Within the material below, how many lines include the word "License"? Only the number should be given.

■ ■ ■ ■

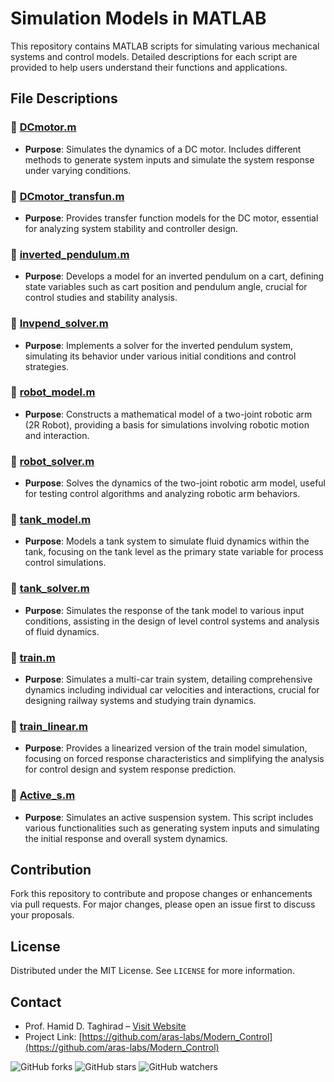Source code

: # Simulation Models in MATLAB

This repository contains MATLAB scripts for simulating various mechanical systems and control models. Detailed descriptions for each script are provided to help users understand their functions and applications.

## File Descriptions

### 📄 [DCmotor.m](./DCmotor.m)
- **Purpose**: Simulates the dynamics of a DC motor. Includes different methods to generate system inputs and simulate the system response under varying conditions.

### 📄 [DCmotor_transfun.m](./DCmotor_transfun.m)
- **Purpose**: Provides transfer function models for the DC motor, essential for analyzing system stability and controller design.

### 📄 [inverted_pendulum.m](./inverted_pendulum.m)
- **Purpose**: Develops a model for an inverted pendulum on a cart, defining state variables such as cart position and pendulum angle, crucial for control studies and stability analysis.

### 📄 [Invpend_solver.m](./Invpend_solver.m)
- **Purpose**: Implements a solver for the inverted pendulum system, simulating its behavior under various initial conditions and control strategies.

### 📄 [robot_model.m](./robot_model.m)
- **Purpose**: Constructs a mathematical model of a two-joint robotic arm (2R Robot), providing a basis for simulations involving robotic motion and interaction.

### 📄 [robot_solver.m](./robot_solver.m)
- **Purpose**: Solves the dynamics of the two-joint robotic arm model, useful for testing control algorithms and analyzing robotic arm behaviors.

### 📄 [tank_model.m](./tank_model.m)
- **Purpose**: Models a tank system to simulate fluid dynamics within the tank, focusing on the tank level as the primary state variable for process control simulations.

### 📄 [tank_solver.m](./tank_solver.m)
- **Purpose**: Simulates the response of the tank model to various input conditions, assisting in the design of level control systems and analysis of fluid dynamics.

### 📄 [train.m](./train.m)
- **Purpose**: Simulates a multi-car train system, detailing comprehensive dynamics including individual car velocities and interactions, crucial for designing railway systems and studying train dynamics.

### 📄 [train_linear.m](./train_linear.m)
- **Purpose**: Provides a linearized version of the train model simulation, focusing on forced response characteristics and simplifying the analysis for control design and system response prediction.

### 📄 [Active_s.m](./Active_s.m)
- **Purpose**: Simulates an active suspension system. This script includes various functionalities such as generating system inputs and simulating the initial response and overall system dynamics.

## Contribution
Fork this repository to contribute and propose changes or enhancements via pull requests. For major changes, please open an issue first to discuss your proposals.

## License
Distributed under the MIT License. See `LICENSE` for more information.

## Contact
- Prof. Hamid D. Taghirad – [Visit Website](https://aras.kntu.ac.ir/taghirad/)
- Project Link: [https://github.com/aras-labs/Modern_Control](https://github.com/aras-labs/Modern_Control)

![GitHub forks](https://img.shields.io/github/forks/aras-labs/Modern_Control?style=social)
![GitHub stars](https://img.shields.io/github/stars/aras-labs/Modern_Control?style=social)
![GitHub watchers](https://img.shields.io/github/watchers/aras-labs/Modern_Control?style=social)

■ ■ ■ ■

● **Response**
2